Security blogger and former Washington Post reporter Brian Krebs wrote on Sunday that users were identified using a flaw in Firefox 17, on which the Tor browser is based.

Rik Ferguson, vice-president of security research at Trend Micro, said he was awaiting further details to be made public as Marques is brought to trial, but that the takedown and related law enforcement "is great news for the campaign against child exploitation".

"The malicious code made a 'victim machine' which visited one of the compromised hidden sites, and requested a website on the 'visible' web, via HTTP, thereby exposing its real IP address. As the exploit did not deliver any malicious code, it is highly unlikely that this was a cybercriminal operation.

"It is a legitimate concern that users of child abuse material may simply go elsewhere, and as such the individual users should continue to be targeted by law enforcement globally.

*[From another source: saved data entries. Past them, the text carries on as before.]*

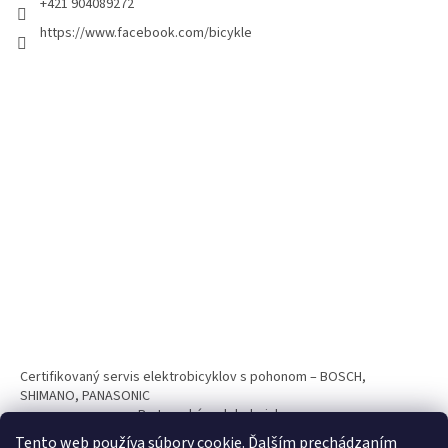
+421 904089272
https://www.facebook.com/bicykle
Certifikovaný servis elektrobicyklov s pohonom – BOSCH,
SHIMANO, PANASONIC
Partnerský web hokejshop.eu
Tento web používa súbory cookie. Ďalším prechádzaním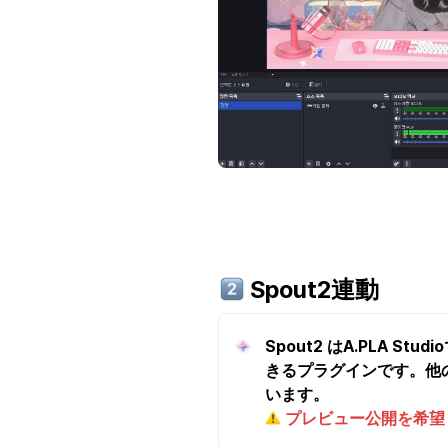
 Spout2連動
Spout2 はA.PLA
きるプラグインです。他
プレビュー公開を希望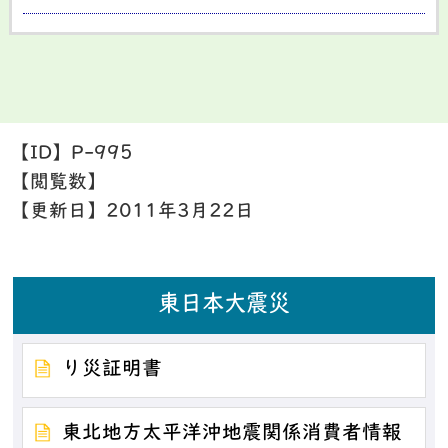
【ID】
P-995
【閲覧数】
【更新日】
2011年3月22日
東日本大震災
り災証明書
東北地方太平洋沖地震関係消費者情報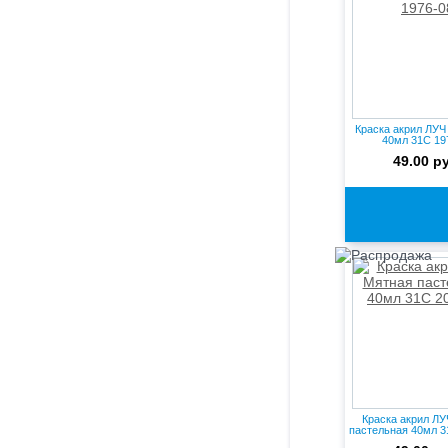
Краска акрил ЛУЧ
40мл 31С 19
49.00 р
Краска акрил ЛУ
пастельная 40мл 31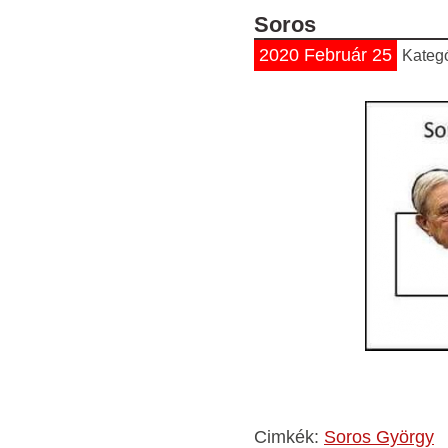
Soros
2020 Február 25
Kateg
Cimkék:
Soros György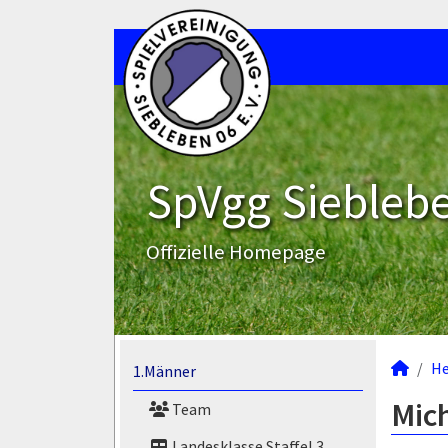
SpVgg Sieblebe
Offizielle Homepage
He
1.Männer
Mich
Team
Landesklasse Staffel 3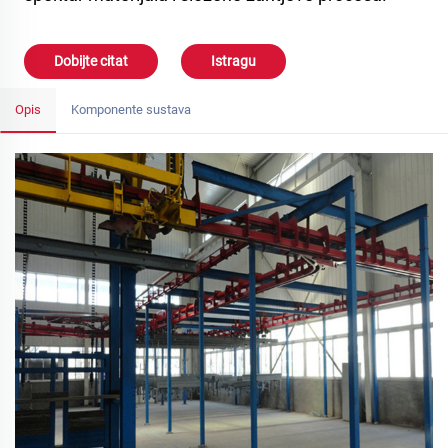
Dobijte citat
Istragu
Opis
Komponente sustava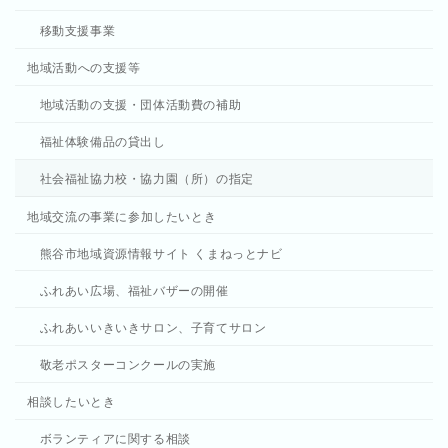
移動支援事業
地域活動への支援等
地域活動の支援・団体活動費の補助
福祉体験備品の貸出し
社会福祉協力校・協力園（所）の指定
地域交流の事業に参加したいとき
熊谷市地域資源情報サイト くまねっとナビ
ふれあい広場、福祉バザーの開催
ふれあいいきいきサロン、子育てサロン
敬老ポスターコンクールの実施
相談したいとき
ボランティアに関する相談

However, going after the people and organisations that really enable this content to be made available at all is a much more effective strategy."

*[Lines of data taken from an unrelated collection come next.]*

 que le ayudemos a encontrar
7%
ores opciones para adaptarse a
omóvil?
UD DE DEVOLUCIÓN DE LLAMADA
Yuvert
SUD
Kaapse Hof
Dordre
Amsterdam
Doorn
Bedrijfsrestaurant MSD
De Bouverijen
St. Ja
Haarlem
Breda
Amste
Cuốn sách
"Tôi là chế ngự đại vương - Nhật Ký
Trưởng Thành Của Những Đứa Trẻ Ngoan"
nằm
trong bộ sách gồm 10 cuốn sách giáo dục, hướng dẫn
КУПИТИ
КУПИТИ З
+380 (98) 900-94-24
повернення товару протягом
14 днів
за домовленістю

In 2011, hacking collective Anonymous took down Freedom Hosting with a targeted DDos attack as part of an anti-paedophile campaign. Anonymous also published details of the accounts of 1,500 members of Lolita City, claiming Freedom Hosting was home to 100GB of child abuse material.

FBI conspiracy?

Users on the Tor sub-Reddit were suspicious about the news, dissecting the details of the vulnerability and pointing to a previous case where the FBI had taken over and maintained a site hosting child abuse material for two weeks in order to identify users.

"FBI uploads malicious code on the deep web sites while everyone is off at Defcon. Talk about paying dirty," commented VarthDaTor. Defcon is an annual event in the US for security experts and hackers.

"The situation is serious," said gmerni. "They got the owner of FH and now they're going after all of us. Half the onion sites were hosted on FH! Disable Javascript in your Tor browser for the sake of your own safety."